[INPUT Boundary: Start]
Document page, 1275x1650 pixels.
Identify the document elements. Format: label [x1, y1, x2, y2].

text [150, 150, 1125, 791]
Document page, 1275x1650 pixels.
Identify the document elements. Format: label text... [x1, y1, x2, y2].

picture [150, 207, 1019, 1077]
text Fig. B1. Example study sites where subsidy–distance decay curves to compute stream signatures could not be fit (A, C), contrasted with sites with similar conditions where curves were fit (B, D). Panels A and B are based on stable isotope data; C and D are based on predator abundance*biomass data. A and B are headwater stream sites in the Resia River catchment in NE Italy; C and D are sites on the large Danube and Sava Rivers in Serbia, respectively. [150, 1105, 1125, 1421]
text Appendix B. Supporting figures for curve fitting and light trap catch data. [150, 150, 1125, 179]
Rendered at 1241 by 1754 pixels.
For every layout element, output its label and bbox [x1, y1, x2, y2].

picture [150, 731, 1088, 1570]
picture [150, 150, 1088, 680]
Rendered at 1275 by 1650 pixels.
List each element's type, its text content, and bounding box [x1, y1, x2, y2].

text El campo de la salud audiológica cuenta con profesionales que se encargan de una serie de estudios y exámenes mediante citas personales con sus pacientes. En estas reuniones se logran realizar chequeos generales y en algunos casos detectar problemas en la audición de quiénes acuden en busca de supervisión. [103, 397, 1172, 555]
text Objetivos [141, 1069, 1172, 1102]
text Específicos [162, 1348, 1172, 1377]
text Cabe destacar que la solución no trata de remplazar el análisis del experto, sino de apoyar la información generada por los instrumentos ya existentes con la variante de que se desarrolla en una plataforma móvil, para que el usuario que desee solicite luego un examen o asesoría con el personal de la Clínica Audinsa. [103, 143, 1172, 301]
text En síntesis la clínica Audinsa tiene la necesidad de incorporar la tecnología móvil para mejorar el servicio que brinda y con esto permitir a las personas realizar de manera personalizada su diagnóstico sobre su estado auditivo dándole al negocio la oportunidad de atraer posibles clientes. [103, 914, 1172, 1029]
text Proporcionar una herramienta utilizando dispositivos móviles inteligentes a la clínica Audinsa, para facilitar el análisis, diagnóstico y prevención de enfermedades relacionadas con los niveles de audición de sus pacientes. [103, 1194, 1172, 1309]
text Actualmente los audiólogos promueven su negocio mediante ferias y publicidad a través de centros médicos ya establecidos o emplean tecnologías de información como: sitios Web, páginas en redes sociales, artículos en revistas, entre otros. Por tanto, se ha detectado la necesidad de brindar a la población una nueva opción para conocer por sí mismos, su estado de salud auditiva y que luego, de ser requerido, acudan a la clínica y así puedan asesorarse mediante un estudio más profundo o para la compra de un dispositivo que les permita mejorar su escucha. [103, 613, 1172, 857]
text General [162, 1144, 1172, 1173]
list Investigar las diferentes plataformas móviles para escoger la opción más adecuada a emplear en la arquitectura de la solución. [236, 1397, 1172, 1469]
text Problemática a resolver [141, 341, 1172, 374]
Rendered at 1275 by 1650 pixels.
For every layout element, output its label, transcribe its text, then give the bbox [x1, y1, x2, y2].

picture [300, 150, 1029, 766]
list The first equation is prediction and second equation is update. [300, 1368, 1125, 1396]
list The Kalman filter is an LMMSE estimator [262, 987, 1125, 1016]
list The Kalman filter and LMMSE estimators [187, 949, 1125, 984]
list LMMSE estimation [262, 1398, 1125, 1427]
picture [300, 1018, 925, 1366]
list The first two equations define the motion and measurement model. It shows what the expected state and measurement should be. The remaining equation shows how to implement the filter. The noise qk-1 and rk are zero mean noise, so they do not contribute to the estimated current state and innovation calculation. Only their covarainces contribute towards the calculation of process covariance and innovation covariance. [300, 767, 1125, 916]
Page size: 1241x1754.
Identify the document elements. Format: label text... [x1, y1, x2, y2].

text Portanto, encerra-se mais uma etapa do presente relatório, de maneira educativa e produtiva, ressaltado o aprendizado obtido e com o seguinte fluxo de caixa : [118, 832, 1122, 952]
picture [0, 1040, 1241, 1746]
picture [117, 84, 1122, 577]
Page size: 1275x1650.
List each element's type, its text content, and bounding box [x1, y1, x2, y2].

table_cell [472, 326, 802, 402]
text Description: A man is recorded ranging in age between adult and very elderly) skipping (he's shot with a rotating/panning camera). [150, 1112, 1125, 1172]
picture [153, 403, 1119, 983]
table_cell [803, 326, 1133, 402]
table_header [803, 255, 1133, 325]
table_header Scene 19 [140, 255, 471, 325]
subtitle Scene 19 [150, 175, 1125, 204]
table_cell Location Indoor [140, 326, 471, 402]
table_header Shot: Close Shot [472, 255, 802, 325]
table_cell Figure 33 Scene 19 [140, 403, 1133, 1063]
[INPUT Boundary: End]
_WHAT THE TASK REQUIRES:_
The reply is to be an exact copy of the listing.

_TASK OUTPUT:_
Document page, 1275x1650 pixels.
Identify the document elements. Format: label [x1, y1, x2, y2].

text [150, 150, 1125, 791]
Document page, 1275x1650 pixels.
Identify the document elements. Format: label text... [x1, y1, x2, y2].

picture [150, 207, 1019, 1077]
text Fig. B1. Example study sites where subsidy–distance decay curves to compute stream signatures could not be fit (A, C), contrasted with sites with similar conditions where curves were fit (B, D). Panels A and B are based on stable isotope data; C and D are based on predator abundance*biomass data. A and B are headwater stream sites in the Resia River catchment in NE Italy; C and D are sites on the large Danube and Sava Rivers in Serbia, respectively. [150, 1105, 1125, 1421]
text Appendix B. Supporting figures for curve fitting and light trap catch data. [150, 150, 1125, 179]
Rendered at 1241 by 1754 pixels.
For every layout element, output its label and bbox [x1, y1, x2, y2].

picture [150, 731, 1088, 1570]
picture [150, 150, 1088, 680]
Rendered at 1275 by 1650 pixels.
List each element's type, its text content, and bounding box [x1, y1, x2, y2].

text El campo de la salud audiológica cuenta con profesionales que se encargan de una serie de estudios y exámenes mediante citas personales con sus pacientes. En estas reuniones se logran realizar chequeos generales y en algunos casos detectar problemas en la audición de quiénes acuden en busca de supervisión. [103, 397, 1172, 555]
text Objetivos [141, 1069, 1172, 1102]
text Específicos [162, 1348, 1172, 1377]
text Cabe destacar que la solución no trata de remplazar el análisis del experto, sino de apoyar la información generada por los instrumentos ya existentes con la variante de que se desarrolla en una plataforma móvil, para que el usuario que desee solicite luego un examen o asesoría con el personal de la Clínica Audinsa. [103, 143, 1172, 301]
text En síntesis la clínica Audinsa tiene la necesidad de incorporar la tecnología móvil para mejorar el servicio que brinda y con esto permitir a las personas realizar de manera personalizada su diagnóstico sobre su estado auditivo dándole al negocio la oportunidad de atraer posibles clientes. [103, 914, 1172, 1029]
text Proporcionar una herramienta utilizando dispositivos móviles inteligentes a la clínica Audinsa, para facilitar el análisis, diagnóstico y prevención de enfermedades relacionadas con los niveles de audición de sus pacientes. [103, 1194, 1172, 1309]
text Actualmente los audiólogos promueven su negocio mediante ferias y publicidad a través de centros médicos ya establecidos o emplean tecnologías de información como: sitios Web, páginas en redes sociales, artículos en revistas, entre otros. Por tanto, se ha detectado la necesidad de brindar a la población una nueva opción para conocer por sí mismos, su estado de salud auditiva y que luego, de ser requerido, acudan a la clínica y así puedan asesorarse mediante un estudio más profundo o para la compra de un dispositivo que les permita mejorar su escucha. [103, 613, 1172, 857]
text General [162, 1144, 1172, 1173]
list Investigar las diferentes plataformas móviles para escoger la opción más adecuada a emplear en la arquitectura de la solución. [236, 1397, 1172, 1469]
text Problemática a resolver [141, 341, 1172, 374]
Rendered at 1275 by 1650 pixels.
For every layout element, output its label, transcribe its text, then give the bbox [x1, y1, x2, y2].

picture [300, 150, 1029, 766]
list The first equation is prediction and second equation is update. [300, 1368, 1125, 1396]
list The Kalman filter is an LMMSE estimator [262, 987, 1125, 1016]
list The Kalman filter and LMMSE estimators [187, 949, 1125, 984]
list LMMSE estimation [262, 1398, 1125, 1427]
picture [300, 1018, 925, 1366]
list The first two equations define the motion and measurement model. It shows what the expected state and measurement should be. The remaining equation shows how to implement the filter. The noise qk-1 and rk are zero mean noise, so they do not contribute to the estimated current state and innovation calculation. Only their covarainces contribute towards the calculation of process covariance and innovation covariance. [300, 767, 1125, 916]
Page size: 1241x1754.
Identify the document elements. Format: label text... [x1, y1, x2, y2].

text Portanto, encerra-se mais uma etapa do presente relatório, de maneira educativa e produtiva, ressaltado o aprendizado obtido e com o seguinte fluxo de caixa : [118, 832, 1122, 952]
picture [0, 1040, 1241, 1746]
picture [117, 84, 1122, 577]
Page size: 1275x1650.
List each element's type, its text content, and bounding box [x1, y1, x2, y2].

table_cell [472, 326, 802, 402]
text Description: A man is recorded ranging in age between adult and very elderly) skipping (he's shot with a rotating/panning camera). [150, 1112, 1125, 1172]
picture [153, 403, 1119, 983]
table_cell [803, 326, 1133, 402]
table_header [803, 255, 1133, 325]
table_header Scene 19 [140, 255, 471, 325]
subtitle Scene 19 [150, 175, 1125, 204]
table_cell Location Indoor [140, 326, 471, 402]
table_header Shot: Close Shot [472, 255, 802, 325]
table_cell Figure 33 Scene 19 [140, 403, 1133, 1063]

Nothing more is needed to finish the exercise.